**What you should do**
Whenever a line of the material contains the string "lines", it should be copied.
--- Supplied data ---
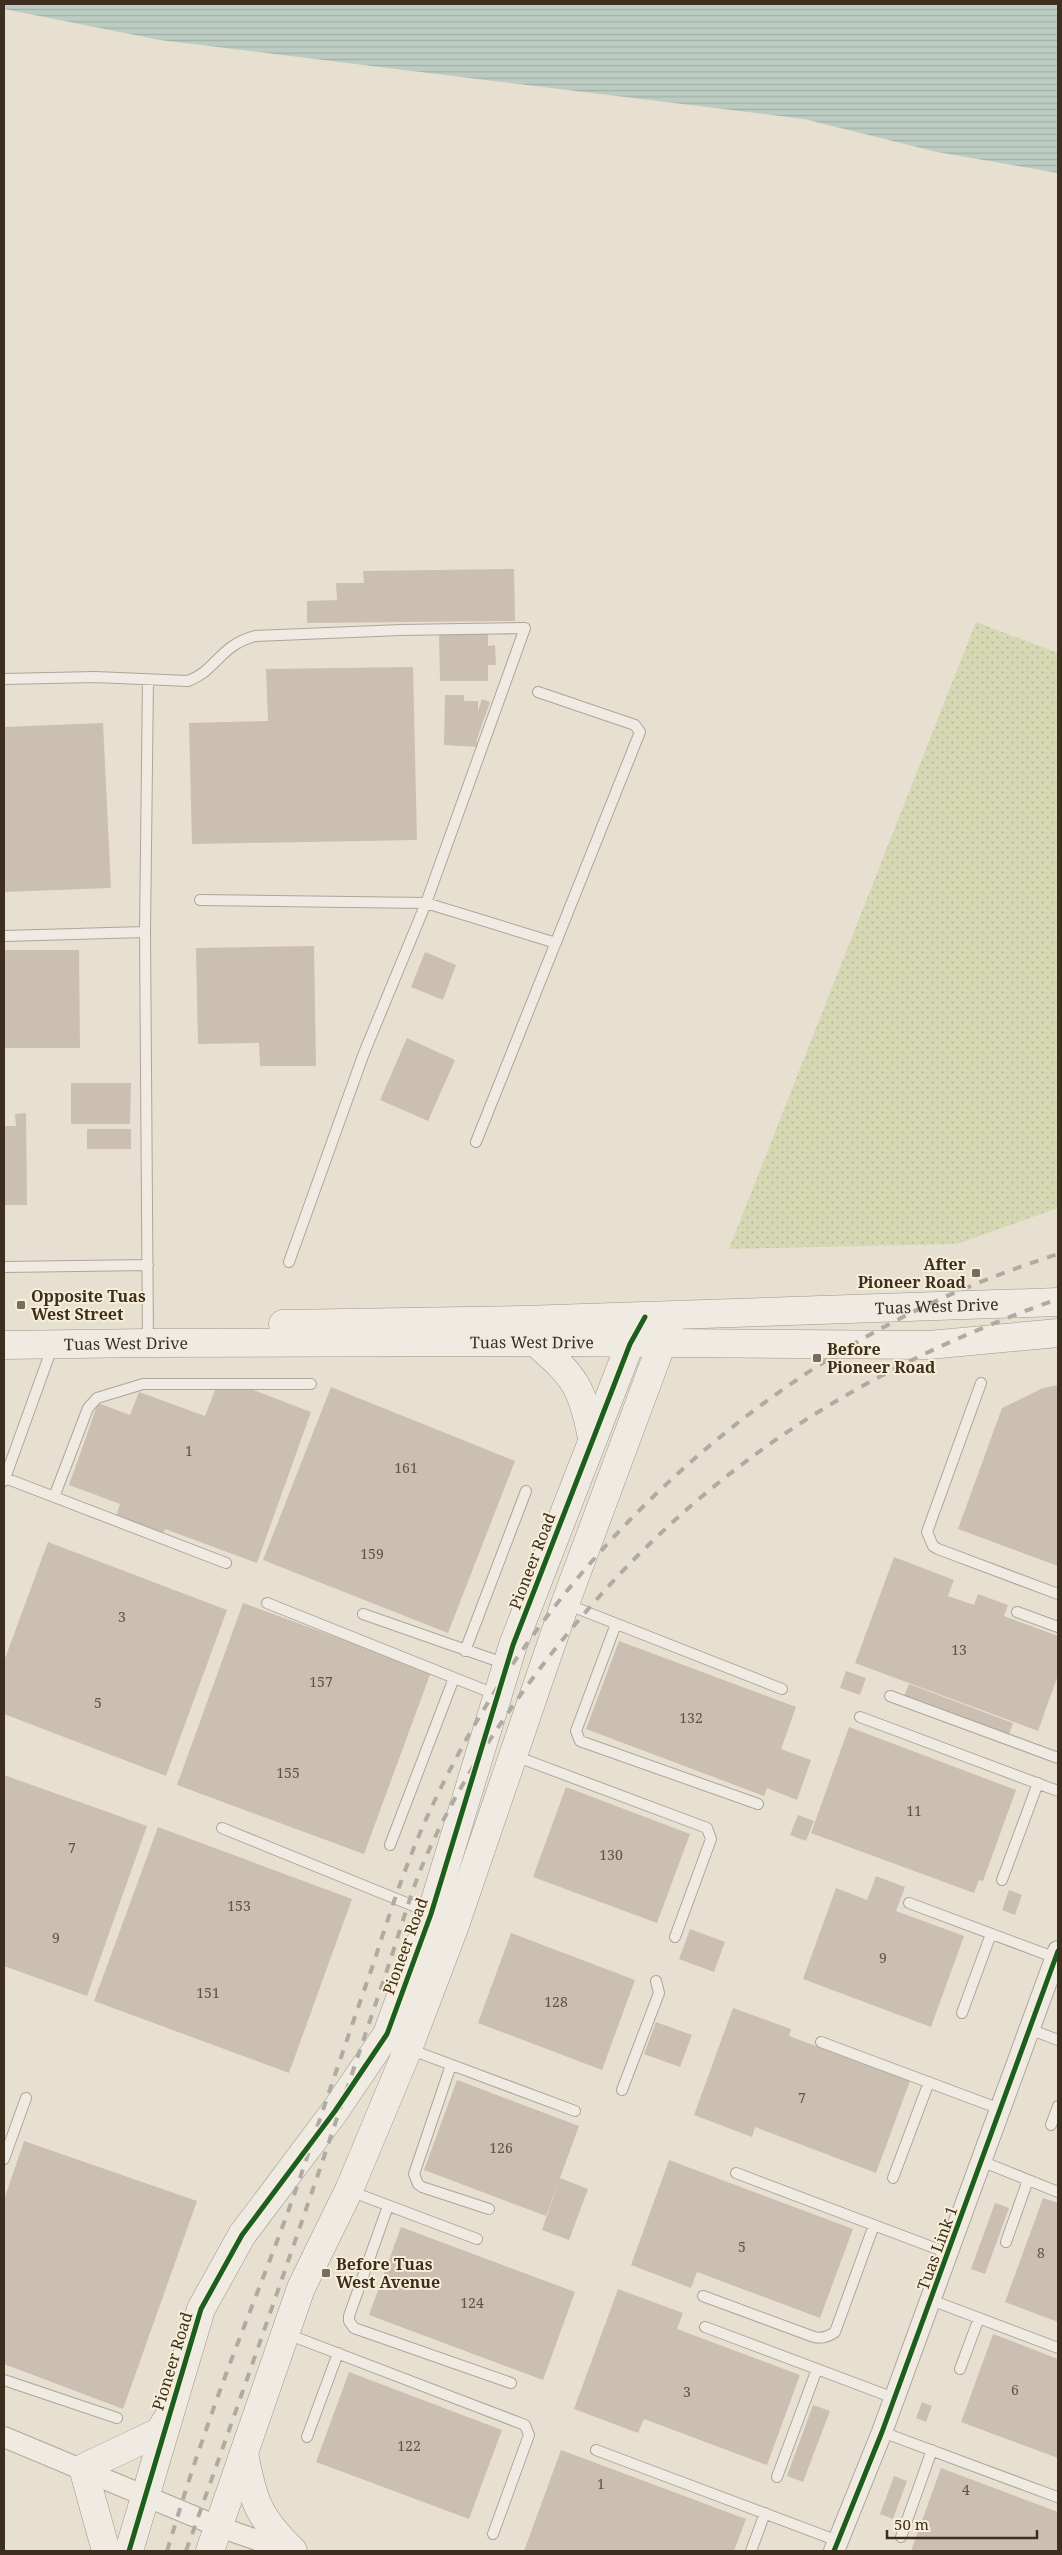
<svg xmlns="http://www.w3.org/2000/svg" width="1062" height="2555" viewBox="0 0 1062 2555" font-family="'Noto Serif',serif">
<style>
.grass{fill:url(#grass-dots)}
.water{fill:url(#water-rules)}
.building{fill:#cbbfb2}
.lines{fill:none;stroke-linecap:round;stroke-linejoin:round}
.lane-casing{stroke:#ada599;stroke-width:12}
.street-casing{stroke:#ada599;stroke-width:22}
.secondary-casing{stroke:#9c958a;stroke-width:29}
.lane{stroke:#efebe3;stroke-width:10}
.street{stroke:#efebe3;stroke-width:20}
.secondary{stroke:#efebe3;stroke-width:28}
.rail{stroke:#afaaa2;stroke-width:4;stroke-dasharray:9 9;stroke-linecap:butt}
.cycleway-casing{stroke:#f7eed8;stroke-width:8}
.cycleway{stroke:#1b5e20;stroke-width:5}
.poi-dot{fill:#786c5e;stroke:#f7eed8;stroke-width:2}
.labels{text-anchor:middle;stroke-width:4;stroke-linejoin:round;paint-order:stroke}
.number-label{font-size:14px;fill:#605244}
.poi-label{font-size:16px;font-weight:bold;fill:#3d2e20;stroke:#f7eed8;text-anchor:start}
.street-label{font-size:16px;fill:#3d2e20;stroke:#f7eed8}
</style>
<defs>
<pattern id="grass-dots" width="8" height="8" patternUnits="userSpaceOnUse" patternTransform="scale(1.25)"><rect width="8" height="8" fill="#d6d7b3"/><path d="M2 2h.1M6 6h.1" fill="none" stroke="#b9b99a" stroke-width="1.8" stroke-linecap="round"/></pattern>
<pattern id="water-rules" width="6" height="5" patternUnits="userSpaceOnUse" patternTransform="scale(1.25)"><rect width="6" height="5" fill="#bcccc2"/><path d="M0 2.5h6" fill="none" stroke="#a2b0a6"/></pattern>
</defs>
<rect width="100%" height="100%" fill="#e7e0d1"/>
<path class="grass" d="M976 622 1058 653V1208L957 1244 729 1249Z"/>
<path class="water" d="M4 4H1058V173L937 152 804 119 160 40 4 9Z"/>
<path class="building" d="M514 569 515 621 307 623V601L337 600 336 583H364L363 571Z
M439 634H488V646L495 645 496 665H488V681H440Z
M413 667 417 840 192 844 189 723 268 721 266 669Z
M445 695H464V701H478V711L482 699 490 702 477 739V747L444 745Z
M103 723 111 888 4 892V727Z
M314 946 316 1066H260L259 1043 198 1044 196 948Z
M4 950H79L80 1048H4Z
M425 952 456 965 443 1000 411 987Z
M407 1038 455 1060 428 1121 380 1100Z
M71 1083H131L130 1124H71Z
M26 1113 27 1205H4V1126H16L15 1114Z
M87 1129H131V1149H87Z
M1058 1385V1566L958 1529 1002 1408 1043 1388Z
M331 1387 515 1461 448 1633 263 1560Z
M251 1389 311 1412 257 1563 165 1529 162 1536 115 1519 120 1504 69 1485 98 1403 130 1415 139 1392 205 1416 215 1390Z
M48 1542 227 1610 166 1776 4 1714V1661Z
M894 1557 954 1580 948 1596 974 1605 978 1594 1008 1605 1004 1616 1058 1636V1675L1038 1731 855 1663Z
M243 1603 431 1672 364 1854 177 1785Z
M619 1641 796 1707 781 1749 811 1760 797 1800 767 1788 764 1796 586 1729Z
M846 1671 866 1678 860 1695 840 1688Z
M909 1684 1013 1723 1009 1735 904 1696Z
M849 1727 1016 1790 983 1881 979 1880 974 1893 811 1833Z
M4 1775 147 1826 87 1996 4 1966Z
M566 1787 690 1834 657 1923 533 1877Z
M798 1815 814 1821 806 1841 790 1835Z
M158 1827 352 1899 289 2073 94 2001Z
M876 1876 905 1887 896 1911 964 1936 931 2027 803 1979 836 1888 867 1900Z
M1009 1890 1022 1895 1015 1915 1002 1910Z
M690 1929 725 1942 714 1972 679 1959Z
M511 1933 635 1980 602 2070 478 2023Z
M733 2008 791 2029 789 2036 910 2081 876 2173 755 2127 752 2137 694 2115Z
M656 2022 692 2035 680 2067 644 2054Z
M457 2080 579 2126 546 2216 424 2170Z
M24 2141 197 2201 123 2409 4 2364V2200Z
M669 2160 853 2229 820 2318 697 2272 691 2288 631 2265Z
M560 2178 588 2189 569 2240 542 2230Z
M1043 2198 1058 2203V2322L1005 2302Z
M995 2203 1009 2208 985 2274 971 2269Z
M401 2227 575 2292 543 2380 369 2315Z
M618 2289 683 2313 677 2329 800 2375 767 2465 644 2419 638 2433 574 2409Z
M993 2334 1058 2359V2458L961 2422Z
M349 2372 502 2430 469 2519 316 2462Z
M922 2402 932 2406 926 2422 916 2418Z
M813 2405 830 2411 803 2482 787 2476Z
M561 2450 746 2519 734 2551H524Z
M941 2468 1058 2512V2551H911Z
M894 2476 907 2481 893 2519 880 2514Z"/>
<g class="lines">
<g class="lane-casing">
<path id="lane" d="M4 679 95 677 188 681C216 671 220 645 255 636L401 630 525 628 426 903 364 1053 289 1262
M200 900 426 903 556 943
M4 936 145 932
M476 1142 640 732 635 725 538 692
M4 1267 148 1265
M148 1343 145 932 148 679
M981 1383 927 1532 933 1546 938 1549 1058 1594
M5 1478 226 1563
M4 1481 53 1345
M54 1497 88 1408 97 1398 143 1384H311
M267 1603 497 1695
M566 1604 782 1689
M1017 1612 1058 1627
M363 1614 506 1664
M616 1624 576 1731 580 1741 758 1804
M465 1651 526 1491
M890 1696 1058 1758
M860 1717 1058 1791
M515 1756 707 1828 711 1839 675 1937
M222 1828 431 1913
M390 1845 454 1678
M1002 1880 1038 1783
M909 1903 1056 1958
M962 2013 991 1934
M1029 2029 1058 2040
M821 2042 1000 2109
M409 2049 575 2111
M451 2065 414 2174 418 2184 422 2187 489 2209
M622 2090 659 1993 656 1981
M1051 2125 1058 2106
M4 2159 26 2098
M981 2161 1058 2192
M736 2173 948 2253
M893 2178 929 2082
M350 2191 477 2239
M388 2206 349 2316V2321L354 2328 511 2383
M1006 2242 1028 2180
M703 2296 814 2337C822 2339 828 2337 835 2332L874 2225
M931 2300 1058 2348
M705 2327 894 2398
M287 2334 525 2425 529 2435 493 2534
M960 2369 979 2318
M4 2380 117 2418
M882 2432 1057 2497
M307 2437 338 2353
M596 2450 838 2541
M777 2477 817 2369
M901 2537 932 2450
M751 2551 765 2513"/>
</g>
<g class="street-casing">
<path id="street" d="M4 2437 217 2526 288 2551
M834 2551 882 2432 1058 1951"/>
</g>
<g class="secondary-casing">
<g id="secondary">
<path id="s1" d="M283 1324 523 1320 1058 1302"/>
<path d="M535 1342C575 1377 582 1386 592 1438"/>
<path id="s2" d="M4 1345 148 1343 535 1342 929 1345 1058 1333"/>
<path d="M244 2453C253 2501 258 2517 293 2551"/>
<path d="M106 2551 83 2468 159 2432 166 2421"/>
<path d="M129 2551 201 2309 242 2235 335 2111 387 2034 431 1914 513 1645 630 1344 645 1317"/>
<path d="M210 2551 301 2288 349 2190 408 2049 454 1928 565 1604 672 1316"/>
</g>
</g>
<use href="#lane" class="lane"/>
<use href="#street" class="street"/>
<use href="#secondary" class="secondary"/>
<path class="rail" d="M167 2551C179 2512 191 2472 205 2433 235 2344 273 2258 303 2169 326 2101 349 2033 373 1965 391 1909 409 1854 434 1802 531 1597 696 1425 897 1320 949 1293 1003 1272 1058 1254
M186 2551C234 2417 281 2283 327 2148 348 2085 370 2021 391 1958 401 1927 410 1896 422 1866 449 1802 487 1741 527 1686 668 1493 835 1378 1058 1299"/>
<g class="cycleway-casing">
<path id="cycleway" d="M129 2551 201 2309 242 2235 335 2111 387 2034 431 1914 513 1645 630 1344 645 1317
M834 2551 882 2432 1058 1951"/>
</g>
<use href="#cycleway" class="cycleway"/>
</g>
<g class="poi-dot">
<rect x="971" y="1268" width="10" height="10" rx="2.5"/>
<rect x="16" y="1300" width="10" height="10" rx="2.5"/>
<rect x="812" y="1353" width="10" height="10" rx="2.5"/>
<rect x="321" y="2268" width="10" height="10" rx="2.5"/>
</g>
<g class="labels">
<g class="number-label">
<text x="189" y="1456">1</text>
<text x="406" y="1473">161</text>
<text x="372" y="1559">159</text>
<text x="122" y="1622">3</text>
<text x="959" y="1655">13</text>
<text x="321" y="1687">157</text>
<text x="98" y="1708">5</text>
<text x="691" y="1723">132</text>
<text x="288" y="1778">155</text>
<text x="914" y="1816">11</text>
<text x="72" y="1853">7</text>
<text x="611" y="1860">130</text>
<text x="239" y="1911">153</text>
<text x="56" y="1943">9</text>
<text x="883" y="1963">9</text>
<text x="208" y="1998">151</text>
<text x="556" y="2007">128</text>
<text x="802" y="2103">7</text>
<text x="501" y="2153">126</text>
<text x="742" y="2252">5</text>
<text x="1041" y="2258">8</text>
<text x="472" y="2308">124</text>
<text x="1015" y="2395">6</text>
<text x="687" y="2397">3</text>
<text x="409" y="2451">122</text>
<text x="601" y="2489">1</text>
<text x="966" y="2495">4</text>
</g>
<g class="poi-label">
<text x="966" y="1270" text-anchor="end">After<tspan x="966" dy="18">Pioneer Road</tspan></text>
<text x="31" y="1302">Opposite Tuas<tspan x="31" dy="18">West Street</tspan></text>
<text x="827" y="1355">Before<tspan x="827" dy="18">Pioneer Road</tspan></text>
<text x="336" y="2270">Before Tuas<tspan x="336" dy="18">West Avenue</tspan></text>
</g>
<g class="street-label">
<text dy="6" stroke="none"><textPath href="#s1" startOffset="654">Tuas West Drive</textPath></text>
<text dy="6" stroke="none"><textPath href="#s2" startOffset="528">Tuas West Drive</textPath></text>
<text dy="6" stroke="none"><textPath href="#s2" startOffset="122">Tuas West Drive</textPath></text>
<text transform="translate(532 1561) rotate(-69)" y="6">Pioneer Road</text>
<text transform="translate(405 1946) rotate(-70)" y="6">Pioneer Road</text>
<text transform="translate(937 2248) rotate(-70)" y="6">Tuas Link 1</text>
<text transform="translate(172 2361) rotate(-73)" y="6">Pioneer Road</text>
</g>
</g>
<rect width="1062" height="2555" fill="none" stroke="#3d2e20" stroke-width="10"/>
<path d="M887 2530v8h150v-8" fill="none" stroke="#3d2e20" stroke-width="2.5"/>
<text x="894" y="2530" font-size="15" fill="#3d2e20" stroke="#f7eed8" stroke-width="4" paint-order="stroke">50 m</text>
</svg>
---
**Written answer**
.lines{fill:none;stroke-linecap:round;stroke-linejoin:round}
<g class="lines">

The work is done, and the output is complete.